Long Head of Biceps Tendon Rupture Long Head of Biceps Tendon Rupture

Causes of Biceps Tendon Rupture

The Long Head of biceps tendon slides backwards and forwards in the groove at the front of the humerus (Bicipital Groove) as the shoulder moves through its range of motion. The tendon is also subject to significant load when performing heavy physical tasks that require forceful contraction of the biceps muscle. There may be abrasion of the tendon as it slides in the bony groove.The quality and strength of the tendon may also deteriorate with age. All of these factors may lead to the biceps tendon giving way. That can occur gradually as a degenerative process due to micro stresses on the tendon over a lifetime. It may occur more suddenly when high physical load is applied to the biceps.

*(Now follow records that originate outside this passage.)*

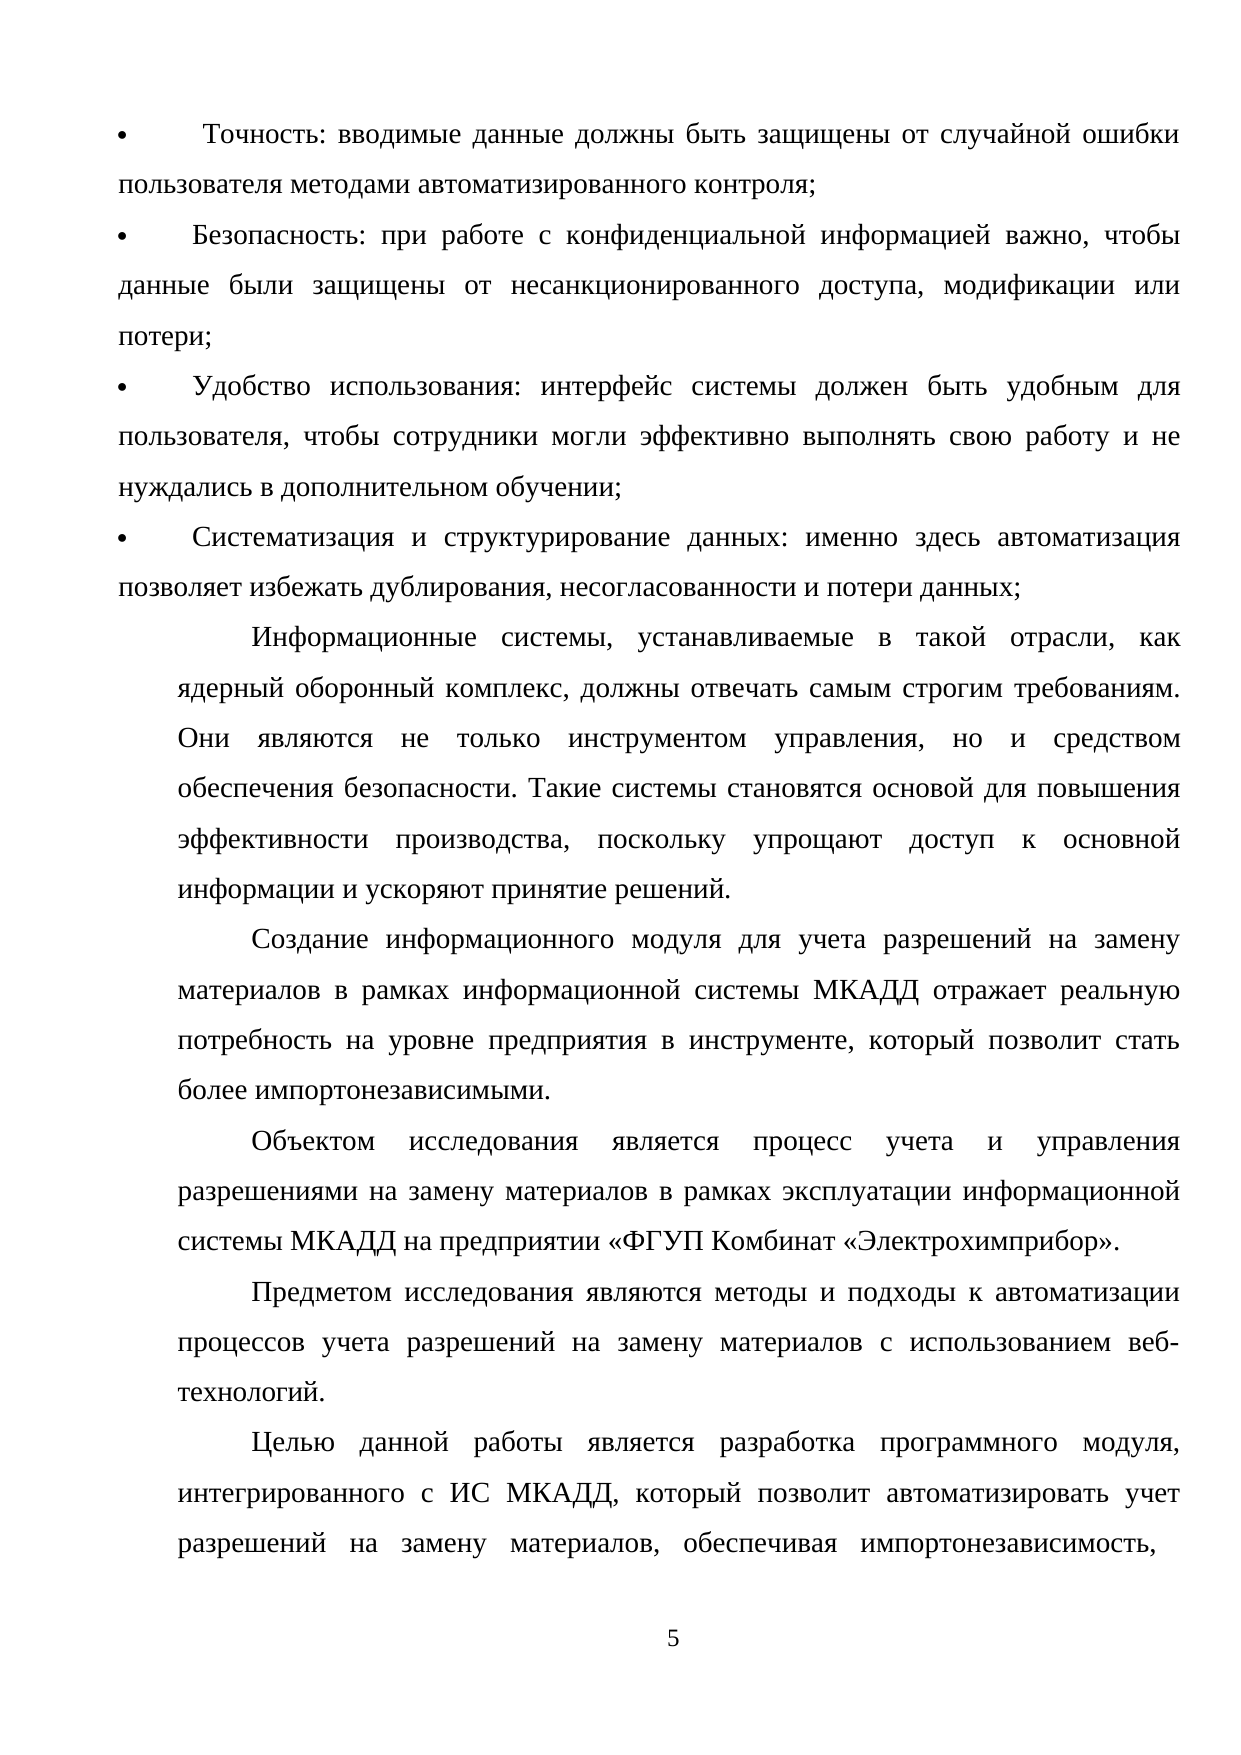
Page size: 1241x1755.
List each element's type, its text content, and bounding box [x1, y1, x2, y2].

text Информационные системы, устанавливаемые в такой отрасли, как ядерный оборонный комплекс, должны отвечать самым строгим требованиям. Они являются не только инструментом управления, но и средством обеспечения безопасности. Такие системы становятся основой для повышения эффективности производства, поскольку упрощают доступ к основной информации и ускоряют принятие решений. [177, 619, 1181, 905]
list Точность: вводимые данные должны быть защищены от случайной ошибки пользователя методами автоматизированного контроля; [118, 116, 1181, 200]
text Создание информационного модуля для учета разрешений на замену материалов в рамках информационной системы МКАДД отражает реальную потребность на уровне предприятия в инструменте, который позволит стать более импортонезависимыми. [177, 921, 1181, 1106]
list Систематизация и структурирование данных: именно здесь автоматизация позволяет избежать дублирования, несогласованности и потери данных; [118, 519, 1181, 603]
list Удобство использования: интерфейс системы должен быть удобным для пользователя, чтобы сотрудники могли эффективно выполнять свою работу и не нуждались в дополнительном обучении; [118, 368, 1181, 502]
list Безопасность: при работе с конфиденциальной информацией важно, чтобы данные были защищены от несанкционированного доступа, модификации или потери; [118, 217, 1181, 351]
text Объектом исследования является процесс учета и управления разрешениями на замену материалов в рамках эксплуатации информационной системы МКАДД на предприятии «ФГУП Комбинат «Электрохимприбор». [177, 1123, 1181, 1257]
text Целью данной работы является разработка программного модуля, интегрированного с ИС МКАДД, который позволит автоматизировать учет разрешений на замену материалов, обеспечивая импортонезависимость, [177, 1424, 1181, 1559]
text Предметом исследования являются методы и подходы к автоматизации процессов учета разрешений на замену материалов с использованием веб- технологий. [177, 1274, 1181, 1408]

Symptoms of Biceps Tendon Rupture

The common symptoms of a biceps tendon rupture include:

  • Sudden sharp pain in front of shoulder and upper arm
  • Lower grade preceding soreness
  • Audible popping sound at the time of rupture
  • Visible deformity of the biceps muscle – “Popeye” Sign
  • Bruising in biceps region
  • Biceps muscle weakness

Diagnosis of Biceps Tendon Rupture

You may have noticed some of the above symptoms. Your description of the events may help to make the diagnosis obvious. The clinical deformity of the muscle may not be immediately apparent. However the abnormal shape of the muscle may be made more obvious by resisted contraction of the biceps muscle. The bruising may also not appear for several days.

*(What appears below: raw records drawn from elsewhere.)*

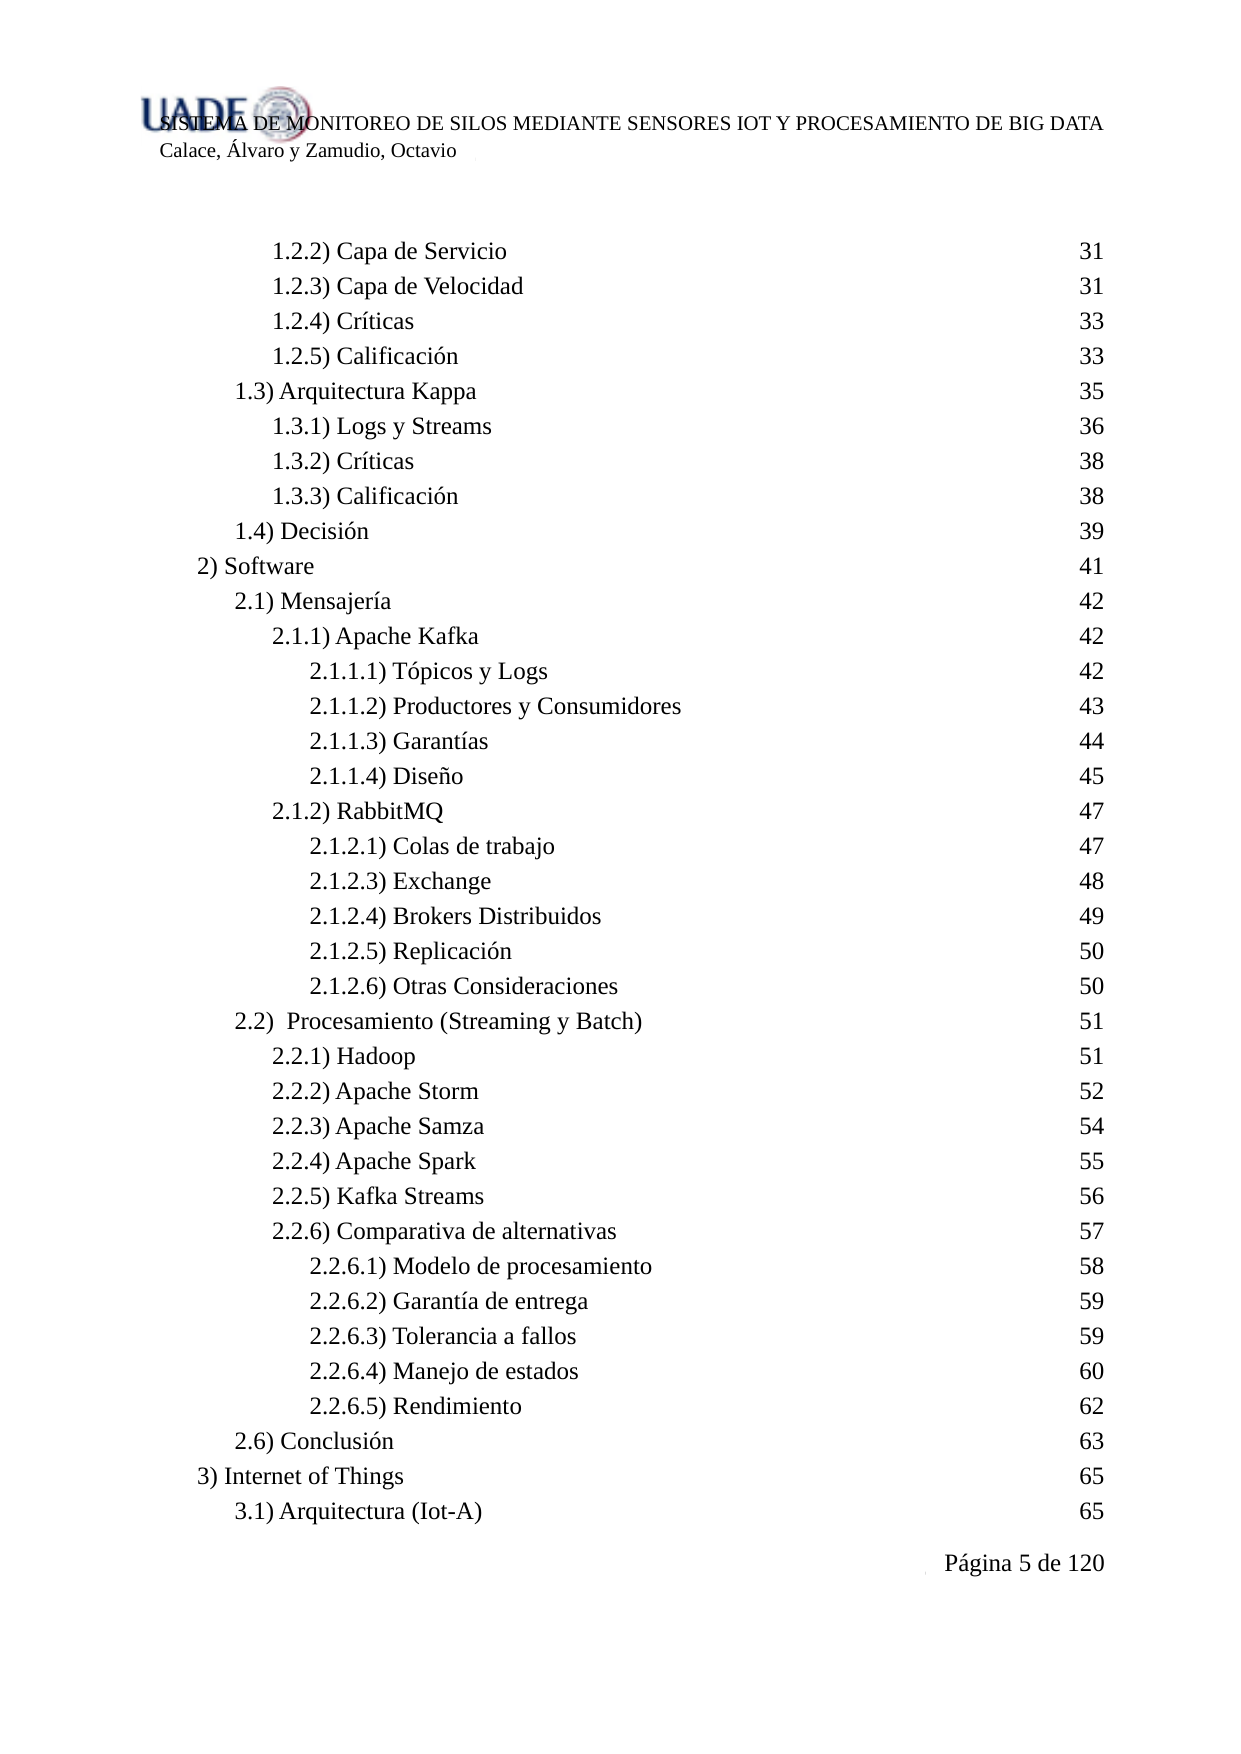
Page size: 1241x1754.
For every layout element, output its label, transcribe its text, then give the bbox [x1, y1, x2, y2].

text 1.2.2) Capa de Servicio 31 [272, 236, 1104, 265]
text 2.1.2.5) Replicación 50 [309, 936, 1104, 965]
text 2.1.2.6) Otras Consideraciones 50 [309, 971, 1104, 1000]
text 2.1.1.3) Garantías 44 [309, 726, 1104, 755]
text 1.4) Decisión 39 [234, 516, 1104, 545]
text 1.3) Arquitectura Kappa 35 [234, 376, 1104, 405]
text 2.2.6.2) Garantía de entrega 59 [309, 1286, 1104, 1315]
text 1.2.4) Críticas 33 [272, 306, 1104, 335]
text 2.2) Procesamiento (Streaming y Batch) 51 [234, 1006, 1104, 1035]
text 2.1.2.3) Exchange 48 [309, 866, 1104, 895]
text 2.6) Conclusión 63 [234, 1426, 1104, 1455]
text 2.2.1) Hadoop 51 [272, 1041, 1104, 1070]
text 2.2.6.1) Modelo de procesamiento 58 [309, 1251, 1104, 1280]
text 2.1.1) Apache Kafka 42 [272, 621, 1104, 650]
text 2) Software 41 [197, 551, 1104, 580]
picture [140, 86, 314, 146]
text 2.2.3) Apache Samza 54 [272, 1111, 1104, 1140]
text 3) Internet of Things 65 [197, 1461, 1104, 1490]
text 2.1.1.4) Diseño 45 [309, 761, 1104, 790]
text 2.2.2) Apache Storm 52 [272, 1076, 1104, 1105]
text 3.1) Arquitectura (Iot-A) 65 [234, 1496, 1104, 1525]
text 1.2.5) Calificación 33 [272, 341, 1104, 370]
text 2.2.5) Kafka Streams 56 [272, 1181, 1104, 1210]
text 2.1) Mensajería 42 [234, 586, 1104, 615]
text 1.3.2) Críticas 38 [272, 446, 1104, 475]
text 2.1.1.2) Productores y Consumidores 43 [309, 691, 1104, 720]
text 1.3.3) Calificación 38 [272, 481, 1104, 510]
text 1.2.3) Capa de Velocidad 31 [272, 271, 1104, 300]
text 2.1.1.1) Tópicos y Logs 42 [309, 656, 1104, 685]
text 1.3.1) Logs y Streams 36 [272, 411, 1104, 440]
text 2.2.6.3) Tolerancia a fallos 59 [309, 1321, 1104, 1350]
text 2.2.4) Apache Spark 55 [272, 1146, 1104, 1175]
text 2.2.6.4) Manejo de estados 60 [309, 1356, 1104, 1385]
text 2.2.6.5) Rendimiento 62 [309, 1391, 1104, 1420]
text 2.2.6) Comparativa de alternativas 57 [272, 1216, 1104, 1245]
text 2.1.2.1) Colas de trabajo 47 [309, 831, 1104, 860]
text 2.1.2.4) Brokers Distribuidos 49 [309, 901, 1104, 930]
text 2.1.2) RabbitMQ 47 [272, 796, 1104, 825]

More often than not the diagnosis is obvious from the symptoms and clinical signs. However in case of doubt an Ultrasound test or MRI Scan may be helpful. Biceps tendon rupture sometimes occurs in association with rotator cuff tendon disease. These tests may help to evaluate any such associated rotator cuff issue.

Non-surgical Treatment

Biceps tendon rupture especially in older patients may not require surgery. Pain and bruising settles over several weeks. Rest, icing, and medication may help. There may be no or minimal residual symptoms. The “Popeye” appearance of the muscle will persist but there may be no pain, no obvious weakness, and normal shoulder function.

If the rupture has been preceded by some niggling pain due to degeneration of the tendon, those symptoms may actually disappear after the tendon finally gives way.

Surgical Treatment

Younger patients may be more aware of ongoing issues such as a cramping sensation in the biceps muscle and a sense of weakness. This is particularly the case for patients who work in physical occupations. The need for a surgery is more likely in this group.

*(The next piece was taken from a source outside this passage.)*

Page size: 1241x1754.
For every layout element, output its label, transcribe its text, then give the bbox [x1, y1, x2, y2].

Surgery will require a small incision at the front of the mid upper arm. This allows the tendon which will have dropped down in to that area to be located. A second short incision is made at the front of the shoulder. The tendon can then be passed from the lower to the upper incision. The biceps tendon is not repaired as such. Rather, the retrieved tendon is secured to the bony groove at the front of the humerus. This restores a better appearance of the muscle and provides a secure anchor point for the muscle to act with normal strength. Surgery is ideally performed within a week or two or the rupture. Beyond that time frame the muscle tissue scars and shortens making it difficult to mobilise the tendon back to the bicipital groove.

Given that there is a risk of the tendon tearing away after surgery use of a sling is initially required. Resisted contraction of the biceps muscle needs to be avoided for approximately 6 weeks. It may take the tendon up to 3 months from the time of surgery to reach peak strength.